Despite the tumultuous start to the stock market this year with massive declines in all three major indexes on Friday amid global fears of an economic slowdown, Generation X and Millennial investors should avoid adding bonds to their portfolios.
The markets took a nosedive dive with the Dow Jones Industrial Average dropping by 522 points on Friday at one point as it dipped below 16,000 and the S&P 500 index entering correction territory, falling more than 3% midday, wiping out the mini rally from the previous day. The Dow ended up at 15,988 with a 2.39% decline while the S&P 500 fell by 2.16% at 1,880. Though the Dow is up some 100 points this morning, investors are skittish and eager to make moves to safeguard their cash.
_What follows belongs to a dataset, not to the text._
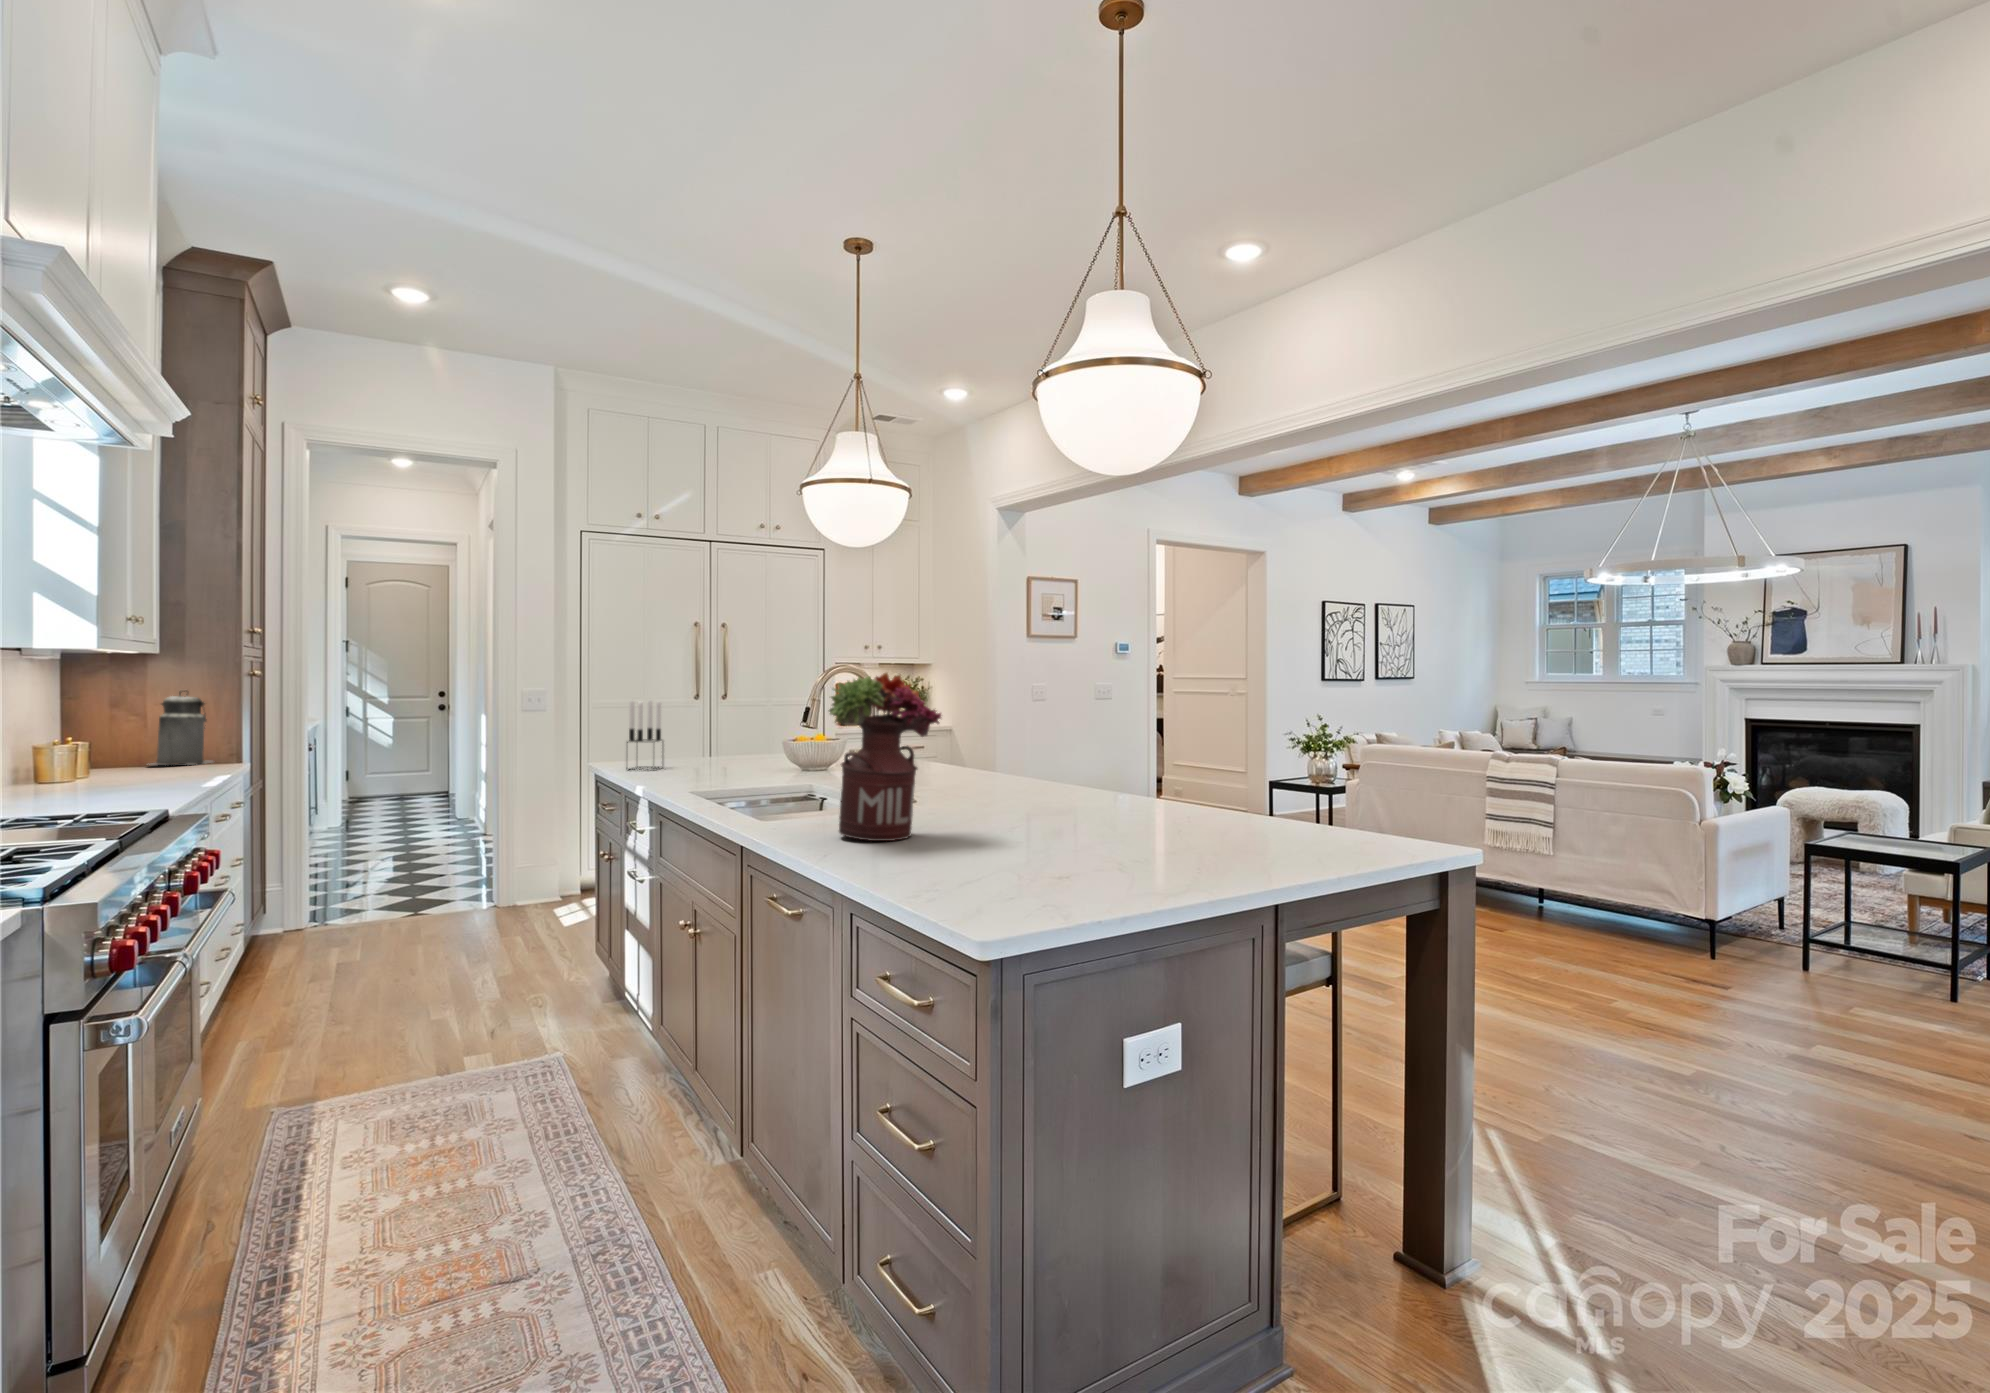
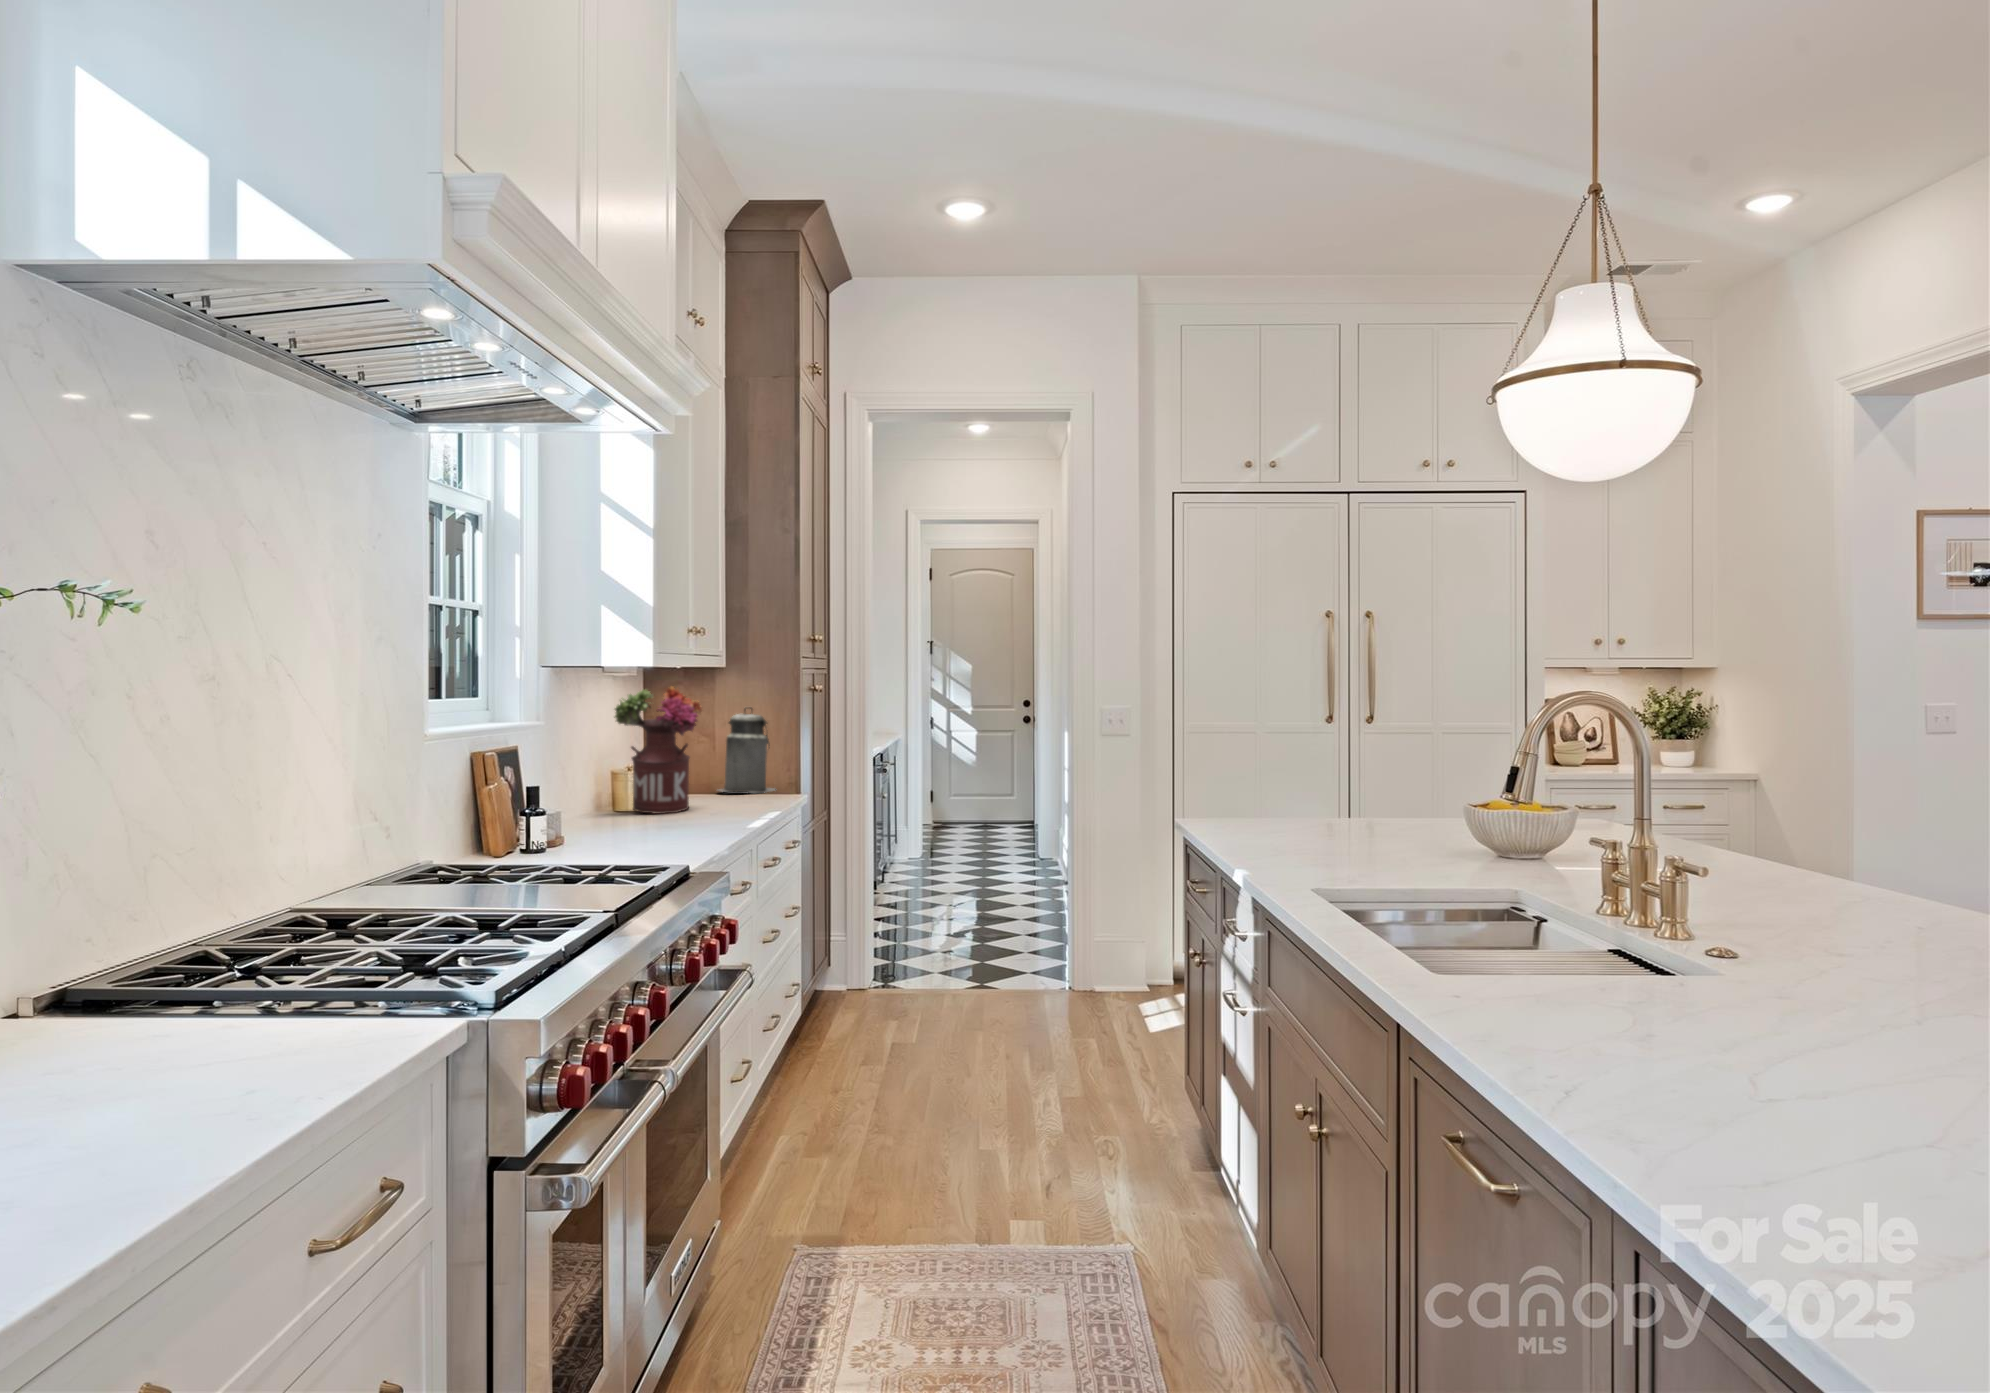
flower arrangement: present [829,673,941,841] -> present [614,687,702,814]
candle holder: present [627,700,662,770] -> none [1224,728,1278,835]

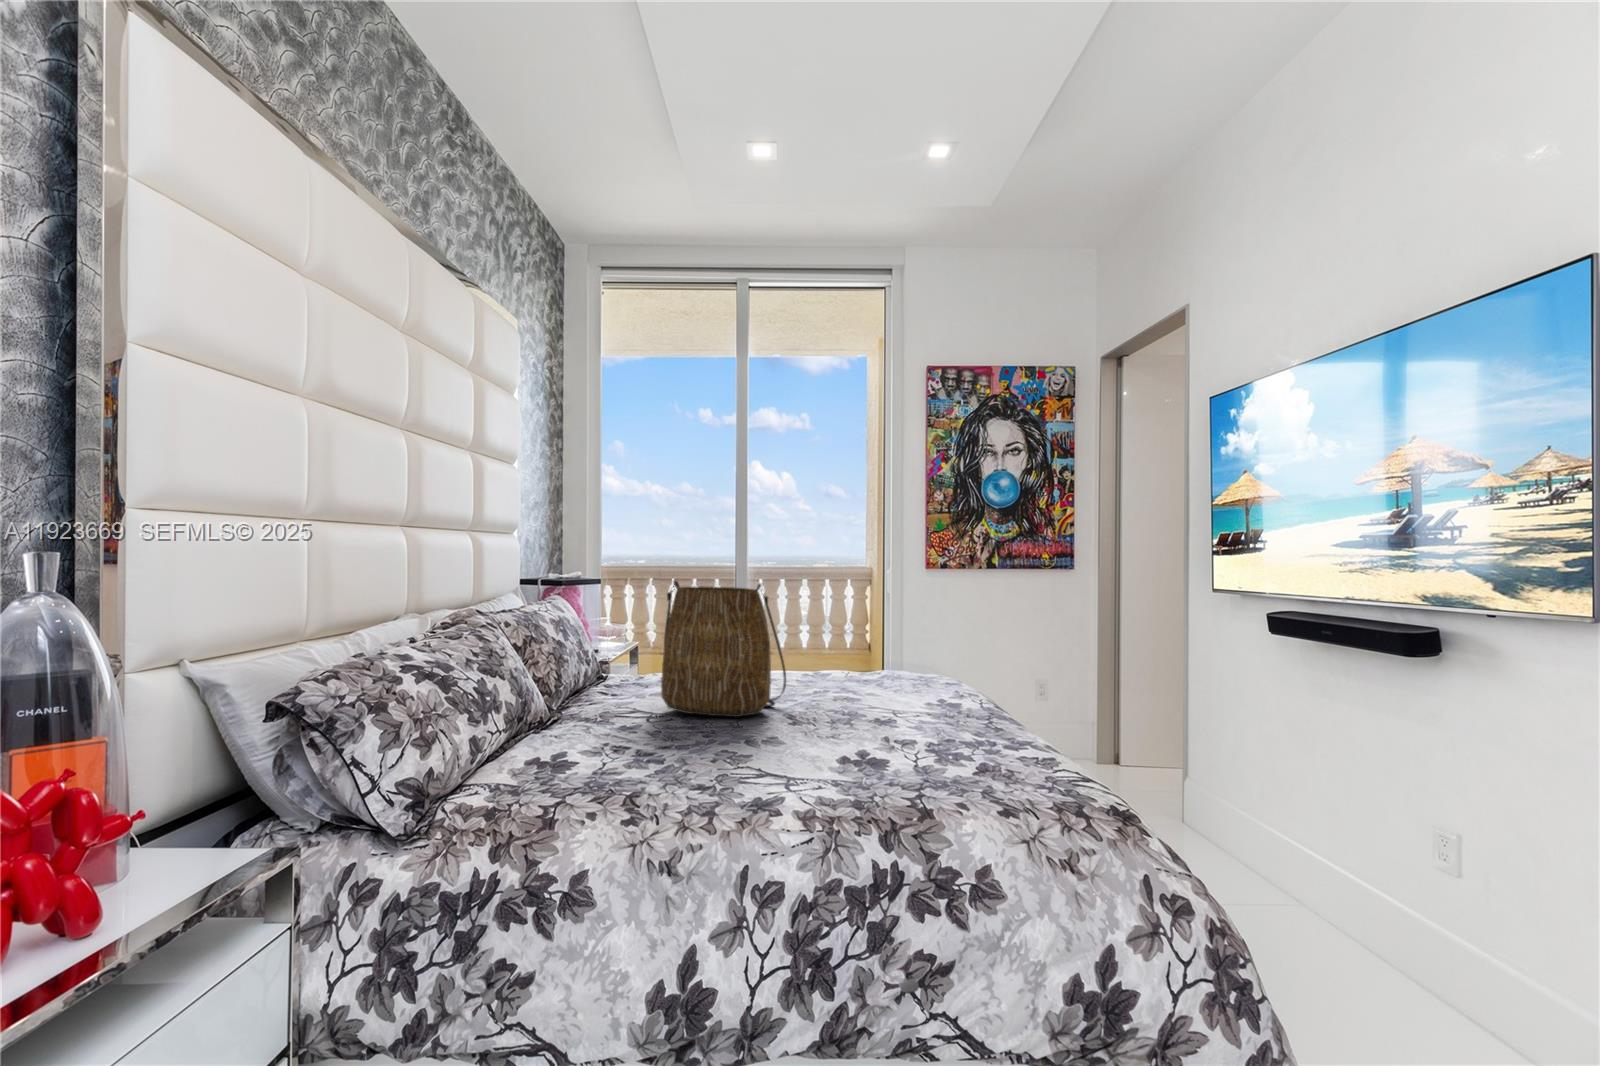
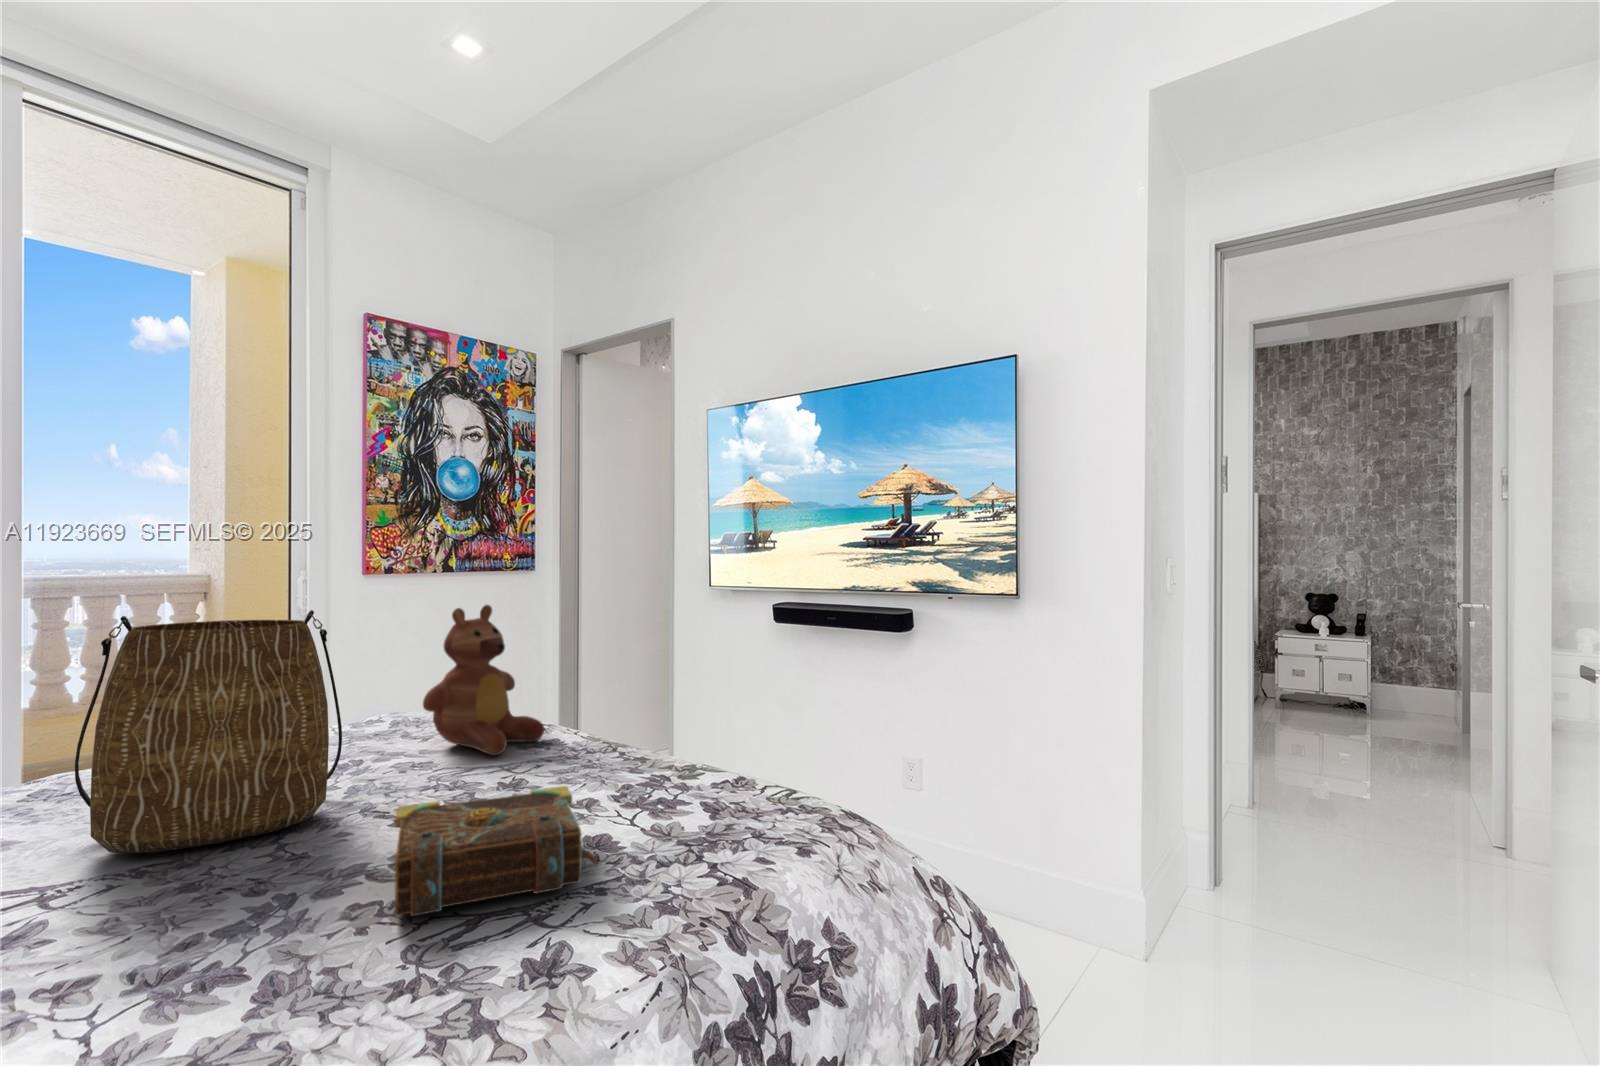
teddy bear: none [856,591,944,706] -> present [423,605,544,755]
book: none [723,708,865,777] -> present [395,786,598,916]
Yes, the steep declines this week could signify the beginning of a larger correction. Anticipation for a true rebound in the stock market has nearly evaporated as investors have continuously waged one massive selloff after another among deepening fears of a global downturn while crude oil tested new lows again.
But thought fearful investors often turn to investments that they deem to be safer, such as corporate bonds and Treasuries -- sacrificing yields for less volatility -- they need to resist this strategy. It's a fool’s errand, because in reality, bonds do not protect portfolios from “steep market declines,” said Matthew Tuttle, the portfolio manager of Tuttle Tactical Management U.S. Core ETF (TUTT).
Allocating more bonds than stocks in your portfolio may protect you from too much downside, but bonds do not rise as much as stocks will decline in a bear market, he said.
“This might offer some minimal protection, but it also protects you from making money in a bull market,” Tuttle said. “It also assumes that the 30-year bull market we have had in bonds will continue, which is mathematically impossible.”
Bonds do not need to be a “significant part” of a retirement portfolio, since “every bond is susceptible to default,” said Patrick Morris, CEO of New York-based HAGIN Investment Management.
Why Junk Bonds Are Not the Answer Either
With little upside to owning corporate bonds, some investors turn to distressed high yield bonds known as junk bonds. The main issue with owning them is that “it is a ton of work,” Morris said.
“Greek bonds, Argentina bonds and energy company debt are all great investments if you have the resources to really do in-depth research,” he added.
Ratings agencies are not always independent analysts of the bonds, so even if the bond receives an investment grade rating, the “event of a default can be hard to predict,” Morris said.